Congress never authorized a US war in Iran. Under the US Constitution,
Congress has sole authority to do that, so that’s seemingly an important
deal. With the US engaged in other unauthorized wars, however, it has
been little more than a side note, and the Trump Administration has
considered Congressional involvement in the process to be optional, at
best.
Sens. Chris Murphy (D-CT) and Tom Udall (D-NM) led an effort on
Wednesday to try to reassert Congressional authority, by trying to
preemptively de-fund any US war against Iran unless Congress authorized
it ahead of time.
This proposal was brought forward at the Senate Foreign Relations Committee, and immediately failed, 13-9. Murphy said this vote would remind the administration that they don’t have authorization for the war.
Acting Defense Secretary Patrick Shanahan downplayed the matter anyhow,
insisting that the US is focusing on “deterrence, not war,” suggesting
only Iranian miscalculation really threatened a war.
Nothing will remind this administration of anything unless it appears on Fox at 6AM. Then Dear Leader will know he must “Tweet” about it.

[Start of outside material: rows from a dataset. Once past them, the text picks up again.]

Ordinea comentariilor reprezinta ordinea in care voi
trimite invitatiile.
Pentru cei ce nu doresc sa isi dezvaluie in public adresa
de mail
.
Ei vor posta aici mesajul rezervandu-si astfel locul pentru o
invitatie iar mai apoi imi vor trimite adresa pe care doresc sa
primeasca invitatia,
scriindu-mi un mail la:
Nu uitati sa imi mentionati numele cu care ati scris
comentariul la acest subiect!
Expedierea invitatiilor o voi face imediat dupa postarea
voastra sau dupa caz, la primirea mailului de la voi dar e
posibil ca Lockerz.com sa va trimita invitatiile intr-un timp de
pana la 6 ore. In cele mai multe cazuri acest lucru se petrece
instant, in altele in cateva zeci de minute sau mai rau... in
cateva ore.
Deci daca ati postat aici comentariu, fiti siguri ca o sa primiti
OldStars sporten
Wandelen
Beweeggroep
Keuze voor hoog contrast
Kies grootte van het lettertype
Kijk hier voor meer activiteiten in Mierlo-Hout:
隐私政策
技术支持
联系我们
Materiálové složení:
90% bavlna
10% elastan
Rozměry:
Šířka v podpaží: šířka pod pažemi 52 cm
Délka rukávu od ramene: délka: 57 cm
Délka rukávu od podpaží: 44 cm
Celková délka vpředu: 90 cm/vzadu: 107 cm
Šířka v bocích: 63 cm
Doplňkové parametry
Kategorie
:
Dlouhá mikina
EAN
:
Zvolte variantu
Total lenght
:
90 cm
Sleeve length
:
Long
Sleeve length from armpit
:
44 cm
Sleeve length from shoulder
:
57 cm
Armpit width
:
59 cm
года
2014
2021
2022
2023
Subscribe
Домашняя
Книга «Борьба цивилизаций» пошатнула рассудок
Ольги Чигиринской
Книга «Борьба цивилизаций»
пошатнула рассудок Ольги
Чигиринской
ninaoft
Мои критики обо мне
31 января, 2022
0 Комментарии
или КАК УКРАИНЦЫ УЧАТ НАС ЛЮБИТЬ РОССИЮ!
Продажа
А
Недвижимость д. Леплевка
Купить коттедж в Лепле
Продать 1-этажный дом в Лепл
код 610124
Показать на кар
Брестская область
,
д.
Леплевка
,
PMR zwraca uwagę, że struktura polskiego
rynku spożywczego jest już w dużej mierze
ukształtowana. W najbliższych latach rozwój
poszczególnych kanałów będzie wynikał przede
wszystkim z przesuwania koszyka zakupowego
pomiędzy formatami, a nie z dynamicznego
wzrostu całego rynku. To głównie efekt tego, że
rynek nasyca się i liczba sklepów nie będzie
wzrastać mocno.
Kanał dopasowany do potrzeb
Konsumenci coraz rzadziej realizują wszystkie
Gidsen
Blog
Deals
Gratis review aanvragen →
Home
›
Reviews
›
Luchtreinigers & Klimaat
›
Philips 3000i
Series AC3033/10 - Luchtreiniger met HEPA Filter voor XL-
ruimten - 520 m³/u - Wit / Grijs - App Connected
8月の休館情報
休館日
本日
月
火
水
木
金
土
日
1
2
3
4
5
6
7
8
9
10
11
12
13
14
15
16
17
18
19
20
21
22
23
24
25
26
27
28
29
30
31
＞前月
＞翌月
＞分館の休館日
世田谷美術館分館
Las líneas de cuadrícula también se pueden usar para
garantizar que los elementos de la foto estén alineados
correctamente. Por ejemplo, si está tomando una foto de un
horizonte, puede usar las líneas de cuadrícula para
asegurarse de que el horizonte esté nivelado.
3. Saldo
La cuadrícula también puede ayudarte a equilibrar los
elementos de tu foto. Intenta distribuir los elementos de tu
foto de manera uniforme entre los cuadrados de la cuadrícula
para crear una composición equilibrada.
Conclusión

Deterrance? That can mean anything these lunatics wish it to be. No matter we’re talking about Bubba, The Shrub, Obammy or the Orange Jesus… They all are warmongering bastards.
So happy to be living in the greatest democracy.
So now we have members of Congress openly abrogating their constitutional responsibilities to keep a moron happy…
This is rich!
Well, imperial Rome still continued the trappings of the republic it used to be for a while, with a Senate passing laws, etc.
But of course all knew where the real power lay. And most senators seemed happier anyway, passing meaningless lies while the real decisions and responsibility lay elsewhere.
Of course Congress is abrogating its constitutional obligation to authorize war actions, because doing so would require them to actually justify why the US keeps deploying military forces everywhere, and what all these shows of force could possibly have to do with “defense.”
The short term route back to sanity would be to elect a President who bluntly promises, barring real emergencies, to not commit to or sustain military intervention anywhere, without a declaration of war by Congress.That would force Congress to take back the responsibility they have shifted to the White House.
This is exactly what Obama did in Syria, left it to congress. Of course he got suckered after the “gas attack” and sent in 300 spec ops anyway.
That would be Tulsi Gabbard
wrong.
I guess that’s one way of putting it… war is out of our hands, the US issues the ultimatums and war is just a natural consequence of other countries not fully obeying the US to our satisfaction. More fairly, that’s called “blaming the victim.”
Oh yeah. They’ll vote to stop our almost total non-involvement in Yemen though. These are peacemakers! lol
Sure, YOU know our level of involvement in Yemen.
You still can’t see it’s a big con yet, can you? You’re like a husband who’s being openly cheated on, but your wife takes you out to TGI Fridays on your birthday, so you think “See! She still loves me!”.
Impeacable offence…?????? War and peace should be treated differently than ordinary graft & theft because of the staggering loss of life & any sense or decencency it always causes…!!!!! It should be a capital crime to foment war in any situation where lies & deception are used to miss lead.
fire them all in the senate. no way the public needs to wait for pointless hearings etc when those useless public employees are not doing their jobs.
I agree with the comment that the 13 didn’t support the Constitution. I’m bothered that this article does not tell the full story. At THE COMMON ILLS, C.I.’s done the actual work. Senator Paul broke with the Republicans, yes. Where in this article above does it tell you that two Democrats voted with the Republicans? They are part of the 13. http://thecommonills.blogspot.com/2019/05/coons-and-mendedez-betrayed-democratic.html
That’s C.I.’s report where she identifies Senator Robert Menendez and Senator Chris Coons as the two who joined the Republicans to make 13 votes against.
(There are 10 Democrats on the Committee and 12 Republicans. It really should have been obvious that two Democrats had crossed over.)